Também por cá, como na Grécia, se morre por falta de assistência médica. Foram muitos os idosos que este ano faleceram nas urgências de hospitais depois de longas horas de espera. Não morreram por causa da gripe, mas sim porque Passos e o seu governo fizeram cortes cegos, fragilizando o Serviço Nacional de Saúde (SNS). Hoje morre-se mais porque o serviço de saúde público foi desmantelado e não tem agora capacidade de responder em tempo útil e de modo eficiente. António Arnault, fundador do SNS, acusa o governo “de ser o responsável por algumas das mortes que ocorreram nas urgências (negócios online, 23-01).
Hoje é claro para todos os portugueses, que Passos e o seu governo são os culpados.

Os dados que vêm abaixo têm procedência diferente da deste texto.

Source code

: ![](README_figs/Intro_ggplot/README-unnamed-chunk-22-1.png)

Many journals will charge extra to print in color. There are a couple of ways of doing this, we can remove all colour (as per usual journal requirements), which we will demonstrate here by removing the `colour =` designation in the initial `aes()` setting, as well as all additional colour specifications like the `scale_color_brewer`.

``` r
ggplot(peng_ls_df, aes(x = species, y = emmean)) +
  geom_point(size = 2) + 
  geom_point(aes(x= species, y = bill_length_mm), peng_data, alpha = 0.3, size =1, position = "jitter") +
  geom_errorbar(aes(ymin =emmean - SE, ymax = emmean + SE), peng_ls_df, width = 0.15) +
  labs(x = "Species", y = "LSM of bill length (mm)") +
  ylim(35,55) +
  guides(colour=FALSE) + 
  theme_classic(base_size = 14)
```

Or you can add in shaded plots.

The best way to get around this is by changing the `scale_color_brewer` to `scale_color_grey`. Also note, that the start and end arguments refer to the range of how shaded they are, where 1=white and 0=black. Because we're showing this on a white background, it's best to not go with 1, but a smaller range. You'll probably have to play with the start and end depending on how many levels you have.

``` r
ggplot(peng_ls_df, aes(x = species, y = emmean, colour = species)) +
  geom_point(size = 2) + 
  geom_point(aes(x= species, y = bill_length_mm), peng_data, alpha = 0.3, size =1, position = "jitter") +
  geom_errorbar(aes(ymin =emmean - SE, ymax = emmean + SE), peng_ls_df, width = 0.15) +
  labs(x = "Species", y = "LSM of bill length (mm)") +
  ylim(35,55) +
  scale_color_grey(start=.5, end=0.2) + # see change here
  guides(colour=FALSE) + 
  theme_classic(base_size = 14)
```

Não fosse o fanatismo ideológico, a teimosia e a impreparação de Passos e do seu governo e hoje a dívida pública não seria a mais elevada de sempre. De 2011 para cá a dívida cresceu de 108,1% para 130% do PIB (valor que se prevê no final de 2014), apesar dos inúmeros sacrifícios exigidos a todos os portugueses e da privatização das principais empresas nacionais ( ANA, CPCarga, EDP, REN, CTT).
Ao arrepio dos inúmeros apelos que têm vindo de vários quadrantes políticos e sociais e de personalidades independentes, pela importância estratégica que a TAP representa para o país, Passos insiste teimosamente em desfazer-se dela. Nos bastidores, entre os seus não menos fanáticos correligionários, urdem a teia para privatizar também a água e há quem nos sopre aos ouvidos que também querem privatizar o lixo. Mas este não que é nosso, é de cada um de nós, e devemos fazer dele o que nós quisermos. Se com ele querem fazer negócio, terão de nos pagar um bom preço.

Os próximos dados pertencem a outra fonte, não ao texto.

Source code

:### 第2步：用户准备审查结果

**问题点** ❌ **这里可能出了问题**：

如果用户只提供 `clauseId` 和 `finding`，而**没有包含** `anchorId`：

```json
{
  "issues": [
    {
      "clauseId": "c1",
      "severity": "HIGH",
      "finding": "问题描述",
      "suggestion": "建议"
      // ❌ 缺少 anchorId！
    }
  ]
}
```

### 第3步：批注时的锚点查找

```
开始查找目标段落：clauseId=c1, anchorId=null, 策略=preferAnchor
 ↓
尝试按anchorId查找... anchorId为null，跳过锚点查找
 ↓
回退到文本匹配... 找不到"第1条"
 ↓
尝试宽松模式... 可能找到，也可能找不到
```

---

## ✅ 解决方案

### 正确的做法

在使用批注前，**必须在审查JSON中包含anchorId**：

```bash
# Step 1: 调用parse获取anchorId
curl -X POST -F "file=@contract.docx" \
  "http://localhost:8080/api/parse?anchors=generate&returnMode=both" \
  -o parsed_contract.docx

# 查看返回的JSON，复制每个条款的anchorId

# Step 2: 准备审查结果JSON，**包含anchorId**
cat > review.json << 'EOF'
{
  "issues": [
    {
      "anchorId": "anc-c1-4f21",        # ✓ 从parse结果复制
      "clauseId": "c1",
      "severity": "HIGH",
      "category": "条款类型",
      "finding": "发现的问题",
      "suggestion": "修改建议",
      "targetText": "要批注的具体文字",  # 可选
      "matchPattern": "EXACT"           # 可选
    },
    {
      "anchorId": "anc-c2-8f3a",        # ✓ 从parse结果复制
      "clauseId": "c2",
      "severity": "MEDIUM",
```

Ao que estes rapazes chegaram!
Nosso, dos portugueses, já pouco nos resta. Apenas dois ou três caixeiros do retalho. Aquilo que se verificou com o negócio da PT, deveria envergonhar a grande maioria dos investidores portugueses. Refiro-me aos grandes, não aos pequenos. Privatize, senhor primeiro-ministro, privatize, que os grandes investidores portugueses têm revelado um enorme e irrepreensível sentido de Estado.
Se tem dúvidas, pergunte a Ricardo Salgado do BES, a João Rendeiro do BPP, ou a Oliveira e Costa do BPN ou a Henrique Granadeiro e Zeinal Bava da PT e a tantos outros, que todos eles deram bem conta do recado.
Se dúvidas ainda persistissem sobre o rumo que Passos e o seu governo têm vindo a prosseguir, lançando o país na miséria, as medidas mais recentes do Banco Central Europeu (BCE), já apelidadas de”Bazuca de Draghi”, deveriam fazê-los corar de vergonha e se decoro ainda houvesse já teriam partido de malas aviadas.
Porque as medidas de Draghi contrariam as imposições de Merkel e tudo aquilo que Passos tem vindo a defender e a aplicar. É pois tempo de aproveitar esta oportunidade, em que o BCE disponibiliza 1.14 biliões de euros, ao ritmo de “60 mil milhões de euros mensais de compras de dívida aos bancos”, injectando dinheiro novo (Luís Reis Ribeiro, Público, 23-01), fazendo investimento público e privado, fazendo crescer a economia, criando emprego e aumentando assim o poder de compra.
Não foi exercício que não tivesse sido sugerido ao primeiro-ministro, por tantos e tantos especialistas na matéria. Mas preferiu fazer de conta que não ouviu e o país está hoje mergulhado na maior crise de que há memória.
Se não fosse a arrogância e a prepotência da Alemanha e a atitude submissa de Passos, o país teria sido poupado a tanta crueldade.